How to reverse the integration order of the double integral $\int_{\theta=0}^{2\pi}\int_{r=0}^{1+\cos\theta}r^2(\sin\theta+\cos\theta)drd\theta$.

Question

I am given the integral $$ \iint\limits_H \, (x+y) \mathrm{d} A $$ where $H$ is the area of the cardioid $r=cos(\theta)+1$. I have translated the double integral to polar coordinates in order to solve it, where $\mathrm{d} A$ equals $r\mathrm{d}r\mathrm{d}\theta$, $x=r\cos\theta$ and $y=r \sin\theta$: $$\int_{\theta=0}^{2\pi}\int_{r=0}^{1+\cos\theta}r^2(\sin\theta+\cos\theta)\mathrm{d}r\mathrm{d}\theta$$ which equals: $$ \frac{1}{3} \int_{\theta=0}^{2\pi} (\sin\theta + \cos\theta + 3 \sin\theta \cos\theta + 3\cos^2 \theta + 3\sin\theta \cos^2\theta \\+3 \cos^3\theta + \sin\theta \cos^3\theta + \cos^4\theta )\mathrm{d} \theta. $$ After some calculations, this integral is equal to the solution which is $\frac{5\pi}{4}$. My question is now how to solve the double integral $$\int_{\theta=0}^{2\pi}\int_{r=0}^{1+\cos\theta}r^2(\sin\theta+\cos\theta)\mathrm{d}r\mathrm{d}\theta$$ in the form of $$\int_{r=?}^{?}\int_{ \theta=?}^{?}(r^2\sin\theta+r^2\cos\theta )\mathrm{d}\theta \mathrm{d}r.$$ So in essence, how to reverse the order of integration of this double integral. Thank you in advance for any help.

Answer 1

Note that for $0\le \theta \le \pi$, the relationship $r=1+\cos(\theta)$ implies the inverse relationship $\theta=\arccos(r-1)$.

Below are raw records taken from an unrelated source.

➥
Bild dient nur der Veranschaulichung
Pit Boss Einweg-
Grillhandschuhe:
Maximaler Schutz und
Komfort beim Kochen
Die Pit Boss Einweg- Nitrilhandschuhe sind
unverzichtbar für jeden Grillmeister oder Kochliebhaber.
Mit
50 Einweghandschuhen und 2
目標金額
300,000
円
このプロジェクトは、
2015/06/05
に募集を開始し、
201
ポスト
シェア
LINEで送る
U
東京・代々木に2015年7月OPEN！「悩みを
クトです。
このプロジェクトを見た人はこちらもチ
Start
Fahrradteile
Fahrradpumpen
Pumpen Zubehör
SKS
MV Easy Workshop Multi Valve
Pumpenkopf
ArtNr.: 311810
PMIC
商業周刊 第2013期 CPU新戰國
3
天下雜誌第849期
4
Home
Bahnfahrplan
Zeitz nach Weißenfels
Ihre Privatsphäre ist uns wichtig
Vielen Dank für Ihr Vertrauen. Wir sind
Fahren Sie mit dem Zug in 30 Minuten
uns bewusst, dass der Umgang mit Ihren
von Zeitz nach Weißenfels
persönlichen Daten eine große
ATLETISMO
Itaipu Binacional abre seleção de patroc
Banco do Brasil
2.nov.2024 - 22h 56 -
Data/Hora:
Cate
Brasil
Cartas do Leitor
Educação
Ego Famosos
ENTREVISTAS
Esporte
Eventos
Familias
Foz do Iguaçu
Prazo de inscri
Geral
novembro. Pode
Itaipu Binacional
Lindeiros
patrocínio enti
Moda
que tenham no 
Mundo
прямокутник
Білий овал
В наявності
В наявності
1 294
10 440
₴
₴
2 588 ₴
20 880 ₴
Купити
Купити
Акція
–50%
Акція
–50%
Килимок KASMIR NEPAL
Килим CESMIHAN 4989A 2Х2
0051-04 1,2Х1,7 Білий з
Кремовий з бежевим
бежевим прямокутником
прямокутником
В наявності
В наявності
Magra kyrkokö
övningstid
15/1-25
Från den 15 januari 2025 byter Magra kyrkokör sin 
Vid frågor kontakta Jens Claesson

And for $\pi\le\theta\le2\pi$, $r=1+\cos(\theta)$ implies the relationship $\theta = 2\pi -\arccos(r-1)$.

Therefore, we can write

$$\begin{align} \int_0^{2\pi}\int_0^{1+\cos (\theta)}r^2(\sin(\theta)+\cos(\theta))\,dr\,d\theta&=\int_0^2\int_0^{\arccos(r-1)} r^2(\sin(\theta)+\cos(\theta))\,d\theta\,dr\\\\ &+\int_0^2\int_{2\pi-\arccos(r-1)}^{2\pi}r^2(\sin(\theta)+\cos(\theta))\,d\theta\,dr\\\\ &=2\int_0^2\int_0^{\arccos(r-1)} r^2\cos(\theta)\,d\theta\,dr\\\\ &=2\int_0^2r^2\sqrt{r(2-r)}\,dr\\\\ &=\frac{5\pi}{4} \end{align}$$

which agrees with the result obtained in the OP.

Answer 2

What I like to do is to make the limits generic. Note that $1+cos\theta \in [0,2]$. Write $1(\cdot)$ for the indicator function. So, informally, write $$ \int_{\theta=0}^{2\pi} \int_{r=0}^{1+\cos\theta} = \int_{\theta=0}^{2\pi} \int_{r=0}^2 1(r \le 1+\cos\theta).$$ You can now swap the integrals without any concern about the limits*. Now, we know that $r \le 1+\cos\theta \iff \cos\theta \ge r-1$ so this becomes $$ \int_{\theta=0}^{2\pi} \int_{r=0}^{1+\cos\theta} = \int_{r=0}^2 \int_{\theta=0}^{2\pi} 1(\cos\theta \ge r-1) = \int_{r=0}^2 \int_{\theta \in \Theta}$$ where $\Theta$ is the range of $\theta$ for which $\cos\theta \ge r-1$, where $r \in [0,2]$, which I'll leave for you to calculate. This will then give you the result.

*Note that sometimes you can't actually swap the order of integration, but this is a different question to what you're saying.